Rien n'est encore officiel. Mais Jean-François Copé et François Fillon le chuchotent : il n'y aura probablement pas de nouvelle élection interne pour la présidence de l'UMP en septembre. L'organisation de ce scrutin était pourtant la pierre angulaire de l'armistice signé le 17 décembre entre les deux rivaux. Mais, aujourd'hui, ni l'un ni l'autre n'ont intérêt à se lancer dans l'épisode 2 de la guerre des chefs. "Copé est déjà président du parti, il reste très bas dans les sondages et doit soigner son image. Et les procurations sont désormais interdites", souffle un proche. On se souvient qu'en novembre dernier les copéistes s'étaient surpassés en réunissant quelque 30 000 procurations (contre 10 000 pour les fillonistes) !

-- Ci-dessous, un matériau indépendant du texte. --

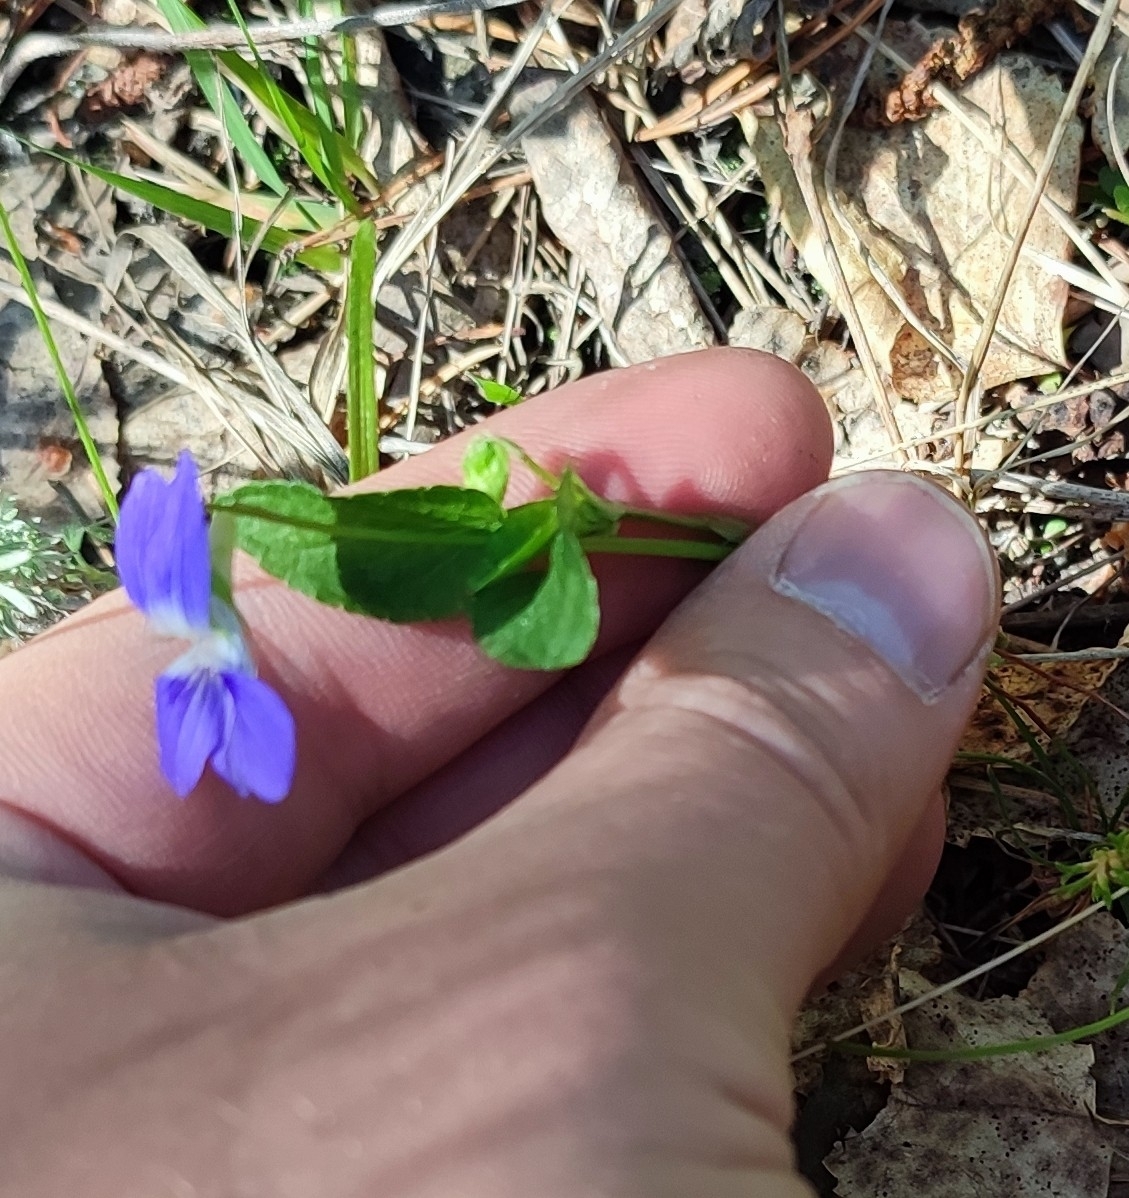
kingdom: Plantae
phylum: Tracheophyta
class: Magnoliopsida
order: Malpighiales
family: Violaceae
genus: Viola
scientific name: Viola
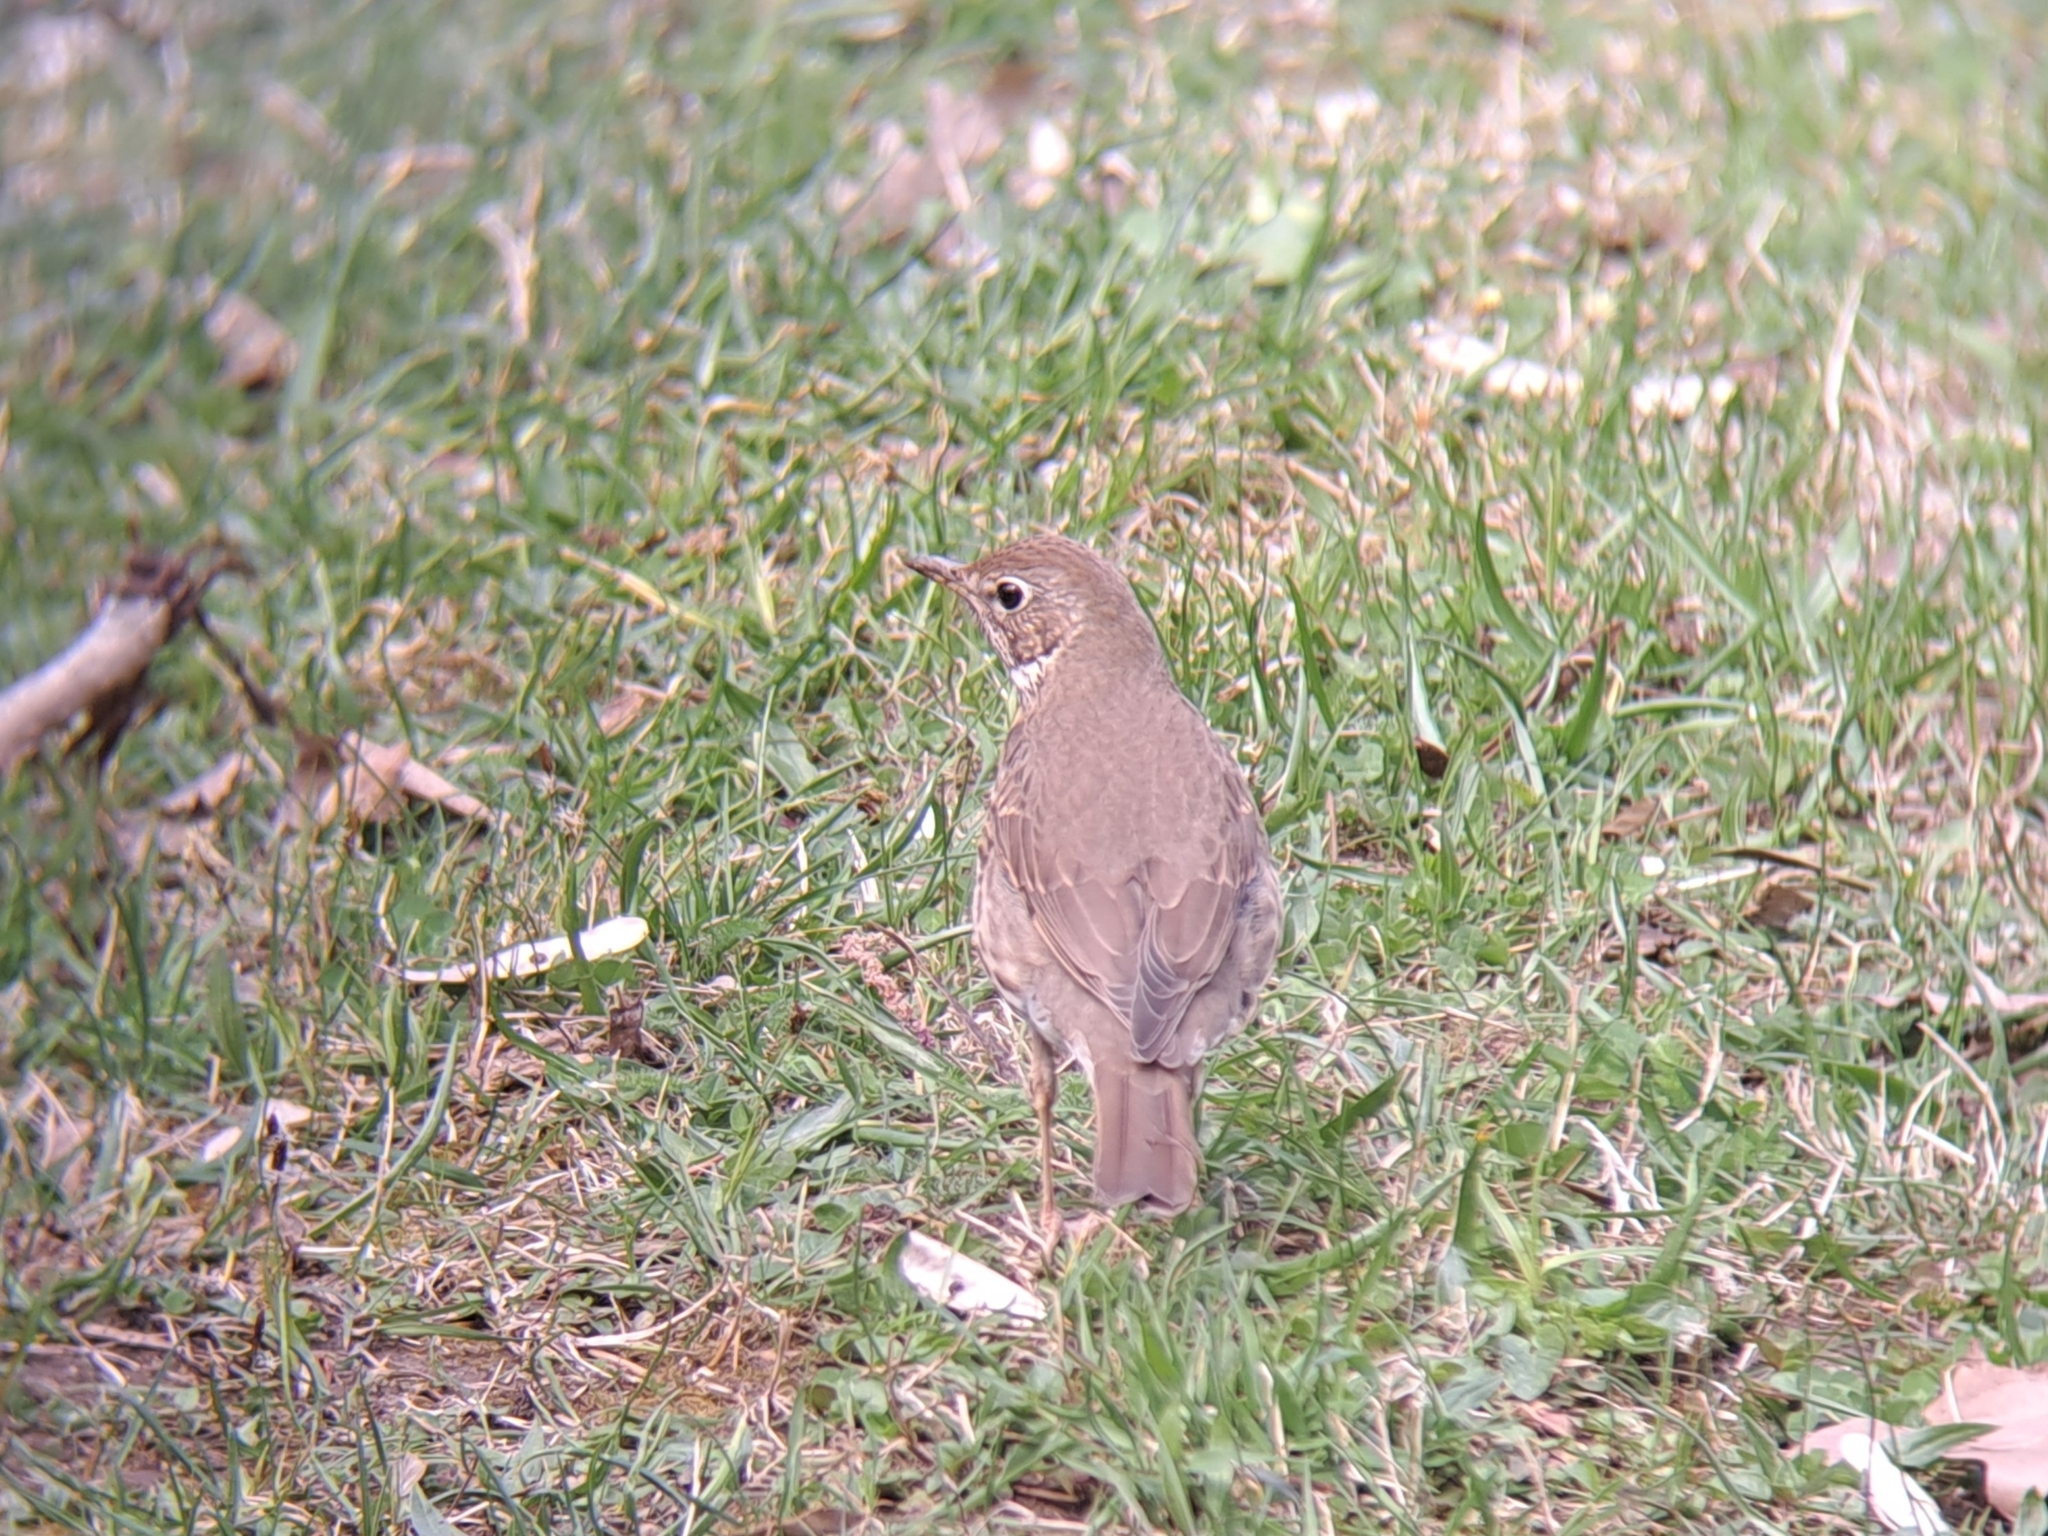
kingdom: Animalia
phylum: Chordata
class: Aves
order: Passeriformes
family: Turdidae
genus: Turdus
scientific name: Turdus philomelos
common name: Song thrush
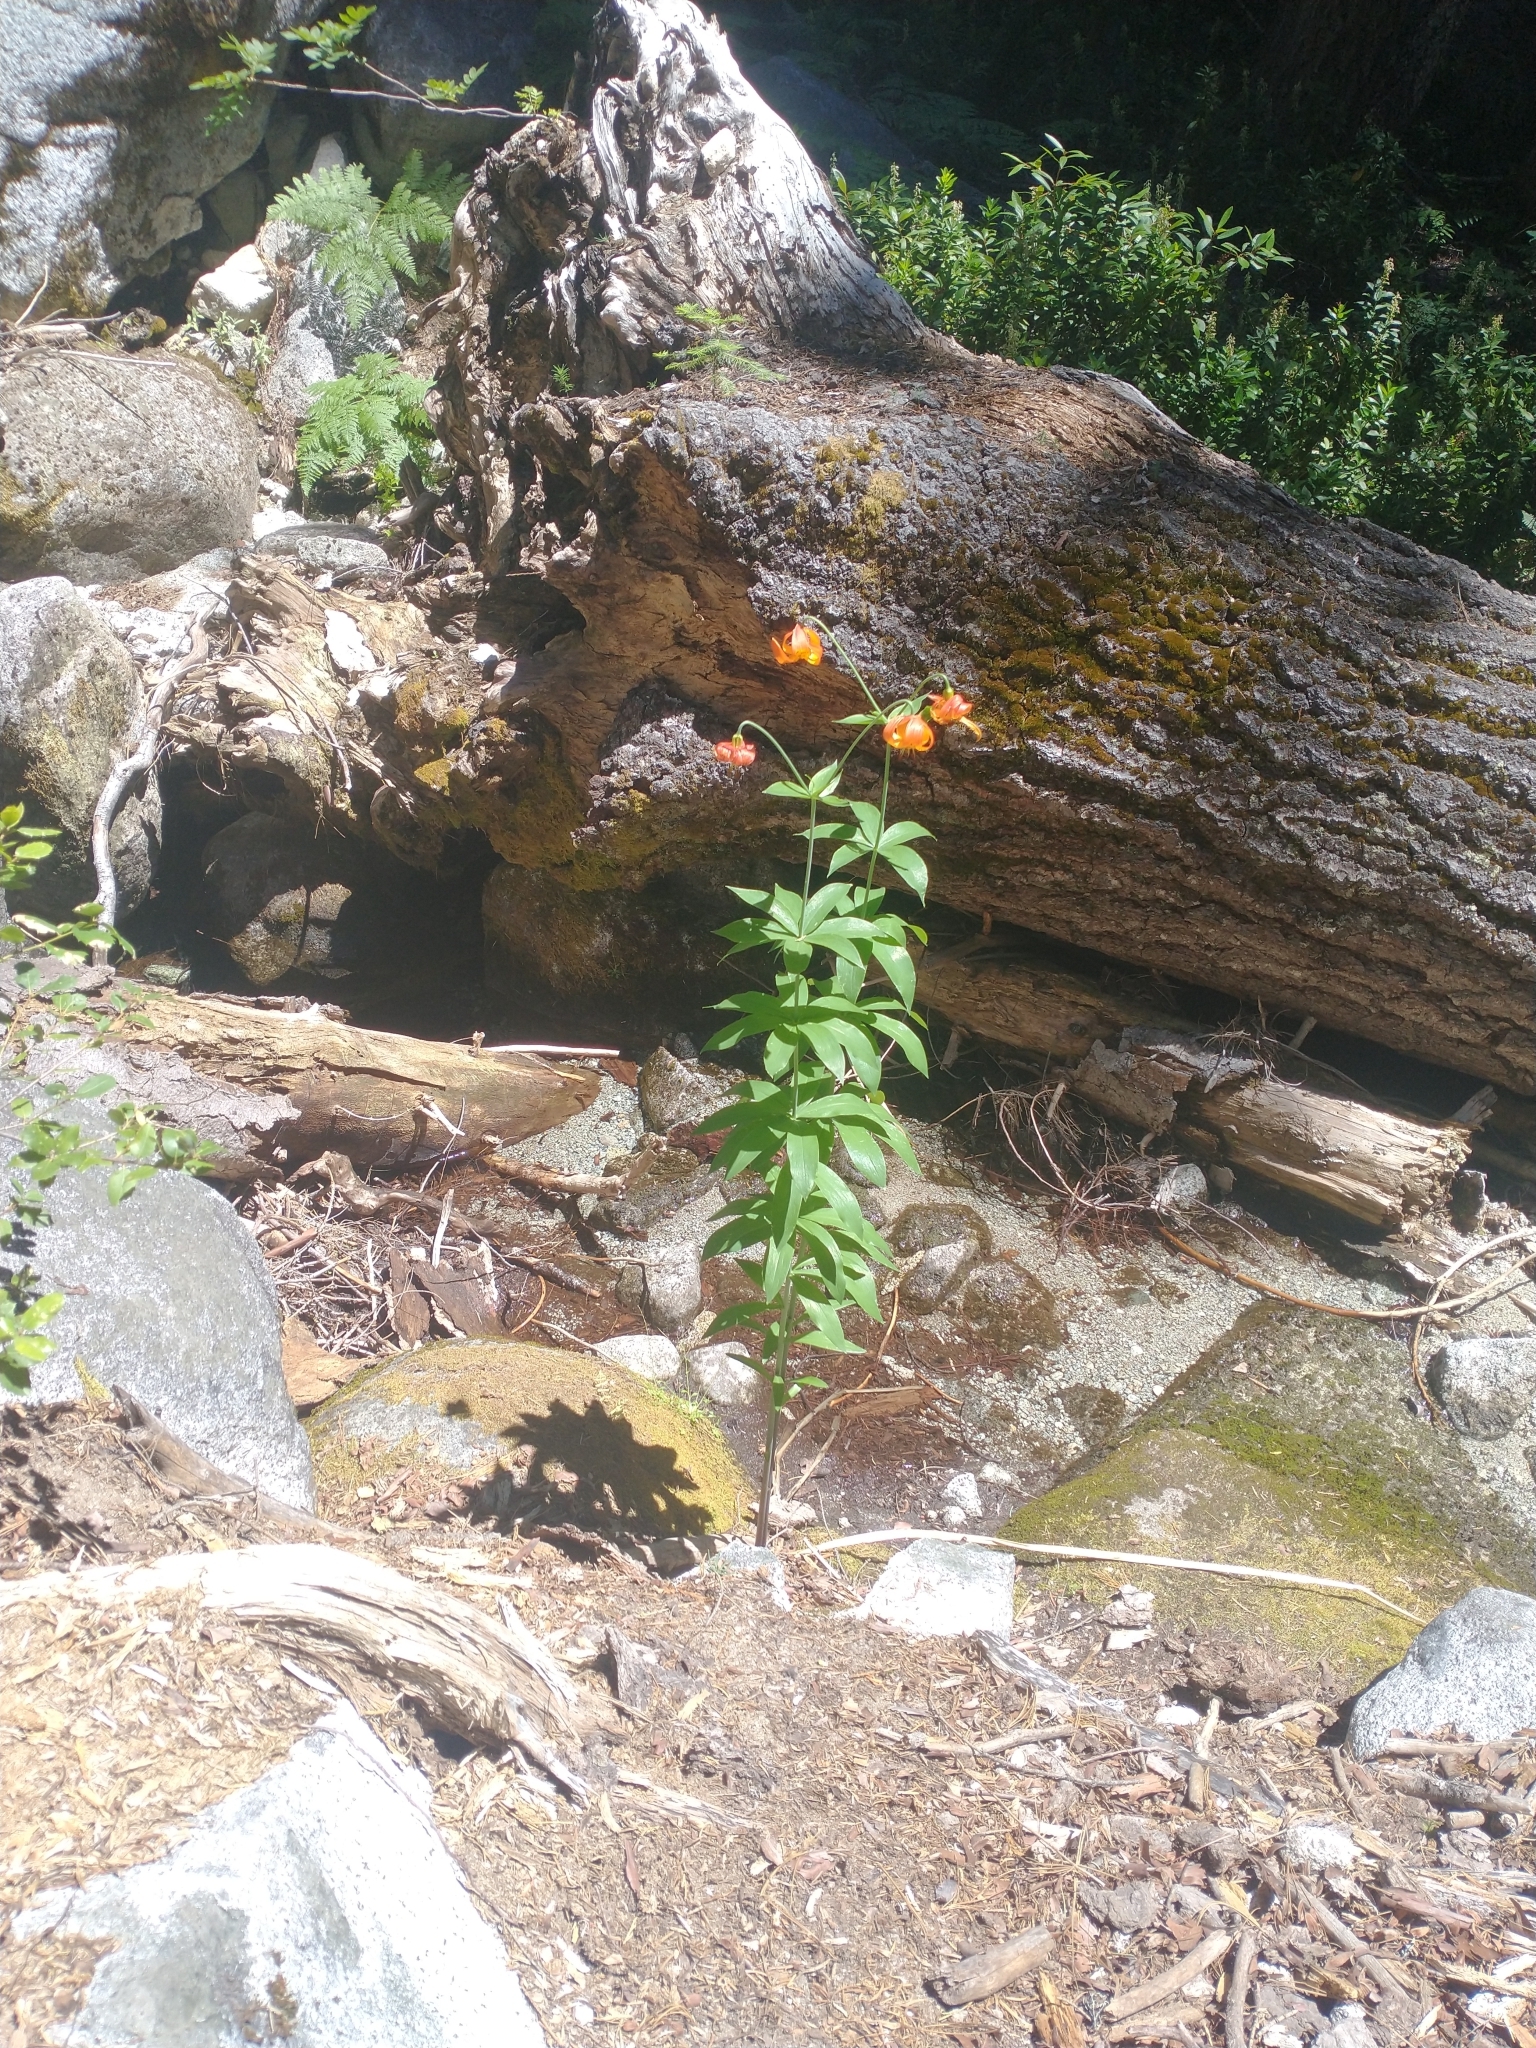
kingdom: Plantae
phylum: Tracheophyta
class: Liliopsida
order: Liliales
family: Liliaceae
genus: Lilium
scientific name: Lilium pardalinum
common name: Panther lily
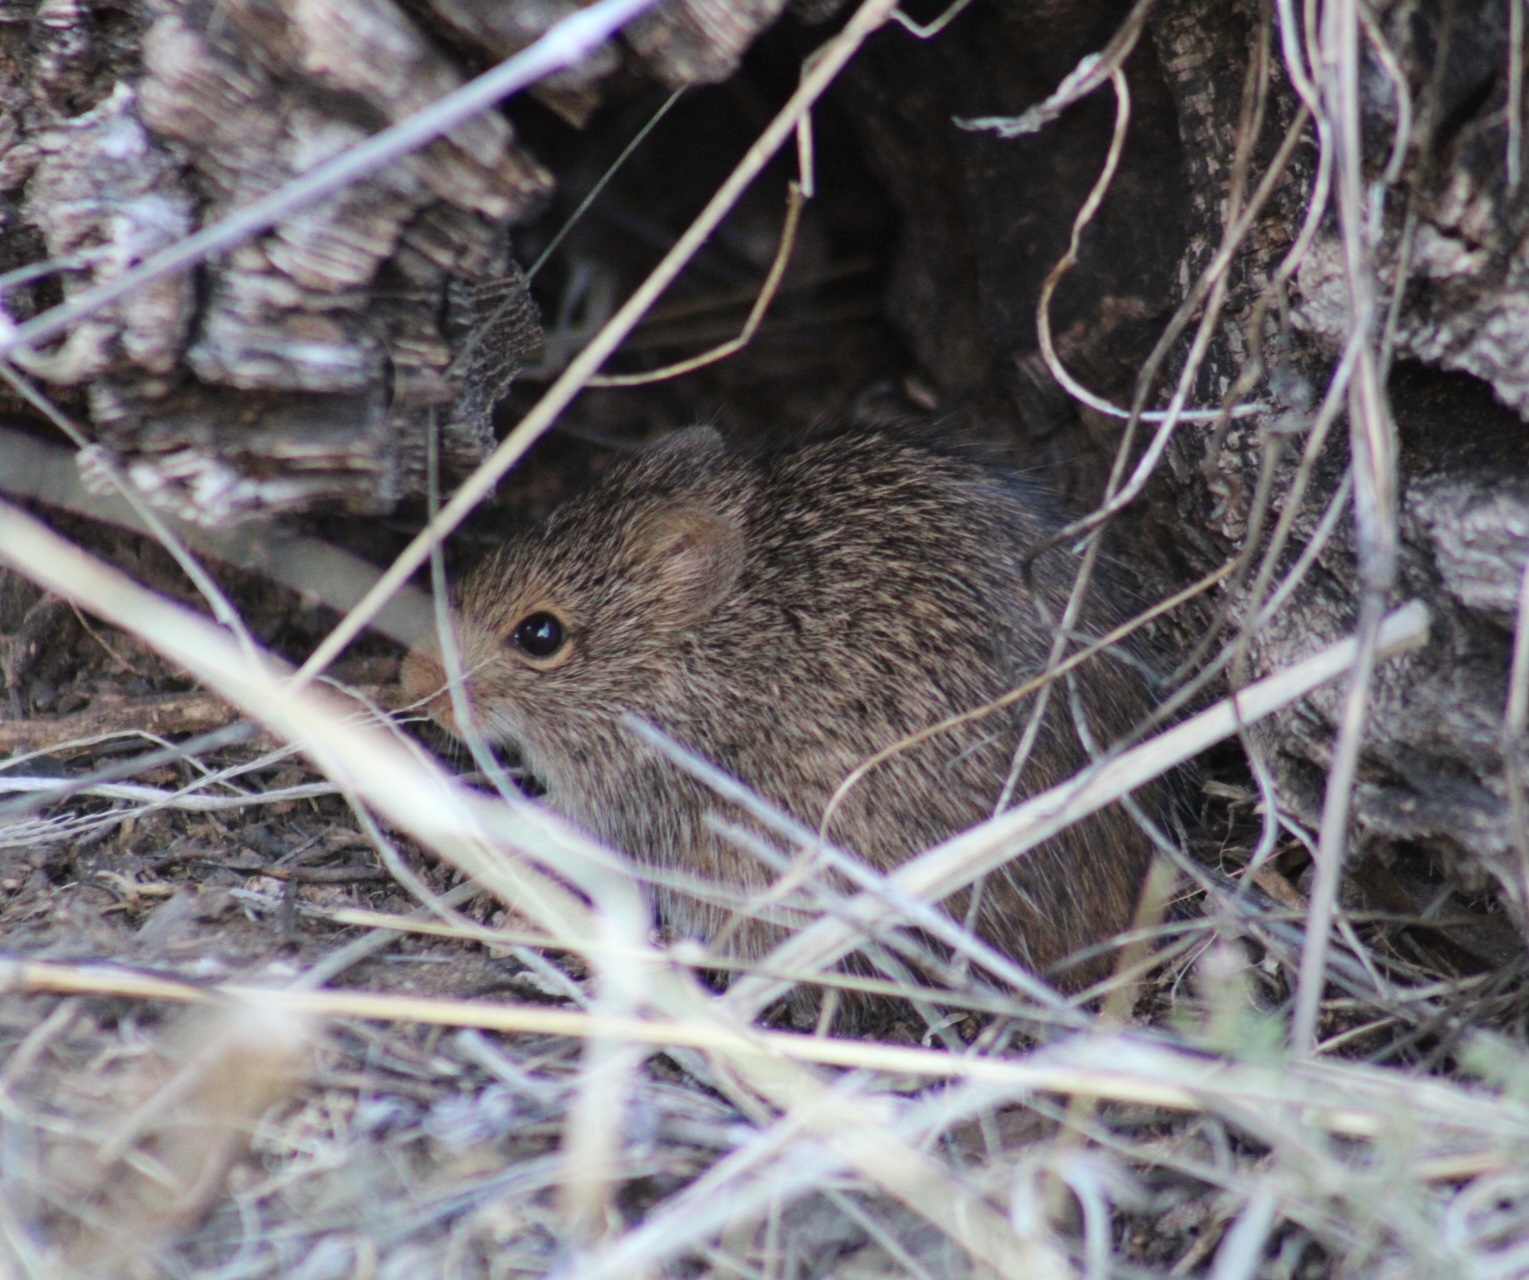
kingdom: Animalia
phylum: Chordata
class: Mammalia
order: Rodentia
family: Cricetidae
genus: Sigmodon
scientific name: Sigmodon arizonae
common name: Arizona cotton rat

Du côté de Fillon, on constate que le clan Copé reste très efficace dans les fédérations et que bon nombre d'adhérents fillonistes n'ont pas renouvelé leur carte pour 2013. "Fillon ne sera pas candidat en septembre. Il a obtenu de Copé une primaire ouverte en 2016 moralement encadrée, et les nouveaux statuts sont sur le point d'être bouclés : voilà l'essentiel", conclut-on dans son entourage. Copé est soucieux de ne pas passer en force tandis que son rival veut éviter les procès en lâcheté. De toute façon, d'autres arguments plaident en leur faveur : les adhérents du parti sont encore traumatisés par le psychodrame de l'automne et ne veulent pas entendre parler d'un nouveau vote. Sans compter les difficultés financières du parti (sa dotation publique annuelle est passée de plus de 33 millions d'euros à un peu plus de 20 millions d'euros à cause des mauvais résultats électoraux) qui pourraient s'aggraver si le rejet des comptes de campagne de Sarkozy était confirmé par le Conseil constitutionnel.
"Copé devra endosser l'explosion de l'UMP"
Certes, une telle décision sera critiquée, notamment par les ambitieux Nathalie Kosciusko-Morizet, Laurent Wauquiez ou Bruno Le Maire qui reprochent déjà à Copé et Fillon leur gestion de l'UMP à deux "en copropriété". Et certains lieutenants de l'ancien Premier ministre laissent s'exprimer leur déception. "La légitimité de Copé n'est pas reconnue, il faut un nouveau vote, mais il n'y en aura probablement pas", souffle le député François Baroin. Et de poursuivre : "J'ai moi-même refusé d'être candidat pour des raisons personnelles et pour que Fillon prenne ses responsabilités de leader."
Un proche du député de Paris relativise : "L'UMP peut se déchirer aux élections municipales et/ou aux régionales, car Jean-François Copé n'exclura pas ceux qui feront des alliances avec le FN. Copé devra endosser l'explosion de l'UMP." Même si Fillon refuse pour l'heure de se laisser "dicter son calendrier", il y a fort à parier qu'il s'assiéra sous peu à la même table que Copé pour signer un deuxième accord. La paix armée est partie pour durer !
Divorce sur le mariage gay
D'autant plus que les récents débats sur le mariage gay ont mis en lumière une véritable ligne de fracture au sein de l'UMP entre d'une part les "modérés", tels que François Fillon ou Bruno Le Maire, et d'autre part les "ultras" comme Jean-François Copé, Henri Guaino ou Laurent Wauquiez, attachés à la défense des valeurs traditionnelles. L'UMP est tout aussi partagée sur ce qu'elle entend faire de la loi si elle revient au pouvoir en 2017 : abrogation, réécriture ou référendum ? Rien n'est arrêté. Enfin, la participation du parti à La Manif pour tous prévue le 26 mai divise les deux rivaux Copé et Fillon.
"Je souhaite que la manifestation du 26 mai prochain, même postérieure au vote de la loi, soit une manifestation politique de non global au gouvernement", insiste Jean-François Copé dans une interview à Valeurs actuelles. Ce à quoi François Fillon répond dans les colonnes du Figaro Magazine en émettant des "réserves". "La dernière chose dont la France a besoin aujourd'hui, c'est d'une crise institutionnelle. Le rôle de l'UMP, c'est de préparer l'alternance, pas de pousser les Français dans une contestation passionnelle", souligne l'ancien Premier ministre. Bref, les questions du leadership et de la ligne politique pourraient bien agiter le parti jusqu'en 2016.